Тут профессор Уизелби, с покрасневшим от гнева лицом, вскочил на ноги:
— Пусть ваша совесть, сэр, будет вам судьей! — воскликнул он. — Вы рассуждаете об угрозе, а я — о ребенке, о невинном существе, оставленном на ваше попечение, чье доверие вы жестоко обманули. Вы опозорили и Хогвартс, и каждого из нас!
Профессор Лливеллин смотрела на Блэка так, как будто в первый раз его увидела. В глазах ее стояли слезы, и впервые за вечер она предстала передо мной в своем подлинном облике: пожилая женщина в глубоком трауре, до глубины души потрясенная происходящим.
— О, кузен Финеас, как вы могли! — простонала она. — Бедный мальчик! Как нам оправдаться перед ним? И что за безумие овладело вами, когда вы совершали этот грех? Я с детских лет знаю вашу гордость, но никогда бы не подумала, что вы способны на такую изощренную жестокость.
Блэк отпрянул, как будто она его ударила, и на мгновение его лицо смягчилось, но прежде чем он открыл рот, профессор Драммонд обрушил на стол свой кулак.
— Довольно! — вскричал он. — Какие еще нужны доказательства? Его место на скамье подсудимых, и я, со своей стороны, буду только рад, если он там очутится!
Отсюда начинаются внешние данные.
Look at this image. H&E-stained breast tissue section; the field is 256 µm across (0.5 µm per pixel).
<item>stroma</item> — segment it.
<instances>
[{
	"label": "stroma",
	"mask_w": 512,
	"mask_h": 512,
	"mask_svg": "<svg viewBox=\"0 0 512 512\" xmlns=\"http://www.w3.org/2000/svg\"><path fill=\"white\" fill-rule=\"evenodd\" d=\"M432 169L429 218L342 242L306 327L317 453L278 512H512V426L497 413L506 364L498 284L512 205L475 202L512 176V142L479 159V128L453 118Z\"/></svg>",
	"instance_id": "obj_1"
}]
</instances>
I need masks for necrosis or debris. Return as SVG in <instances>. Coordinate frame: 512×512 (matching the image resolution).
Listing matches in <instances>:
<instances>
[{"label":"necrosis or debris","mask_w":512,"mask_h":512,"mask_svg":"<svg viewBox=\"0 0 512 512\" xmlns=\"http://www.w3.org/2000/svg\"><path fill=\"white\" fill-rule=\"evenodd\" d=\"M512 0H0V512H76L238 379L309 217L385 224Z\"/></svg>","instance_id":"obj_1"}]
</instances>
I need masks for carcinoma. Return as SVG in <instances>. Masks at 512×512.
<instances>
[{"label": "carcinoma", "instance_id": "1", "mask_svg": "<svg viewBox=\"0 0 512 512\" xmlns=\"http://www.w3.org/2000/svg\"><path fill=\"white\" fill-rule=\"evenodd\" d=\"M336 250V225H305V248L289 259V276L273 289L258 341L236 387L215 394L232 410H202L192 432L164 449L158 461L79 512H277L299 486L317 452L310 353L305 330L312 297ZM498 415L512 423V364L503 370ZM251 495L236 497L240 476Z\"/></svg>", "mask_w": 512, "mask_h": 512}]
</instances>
— Что? — в ярости вскричал Блэк. — Что вы себе позволяете! Вы грозите мне судом — и это после Гвианы?
Хотя смысл этой реплики от меня ускользнул, всех остальных она сильно задела, и преподаватели Хогвартса утратили и ту немногую сдержанность, которой обладали, так что обсуждение быстро перешло в свару. Мы с Холмсом с растущим унынием наблюдали, как в ход пошли взаимные обвинения, сжатые кулаки и извлеченные на свет волшебные палочки. Вдруг я почувствовал, что кто-то потянул меня за рукав.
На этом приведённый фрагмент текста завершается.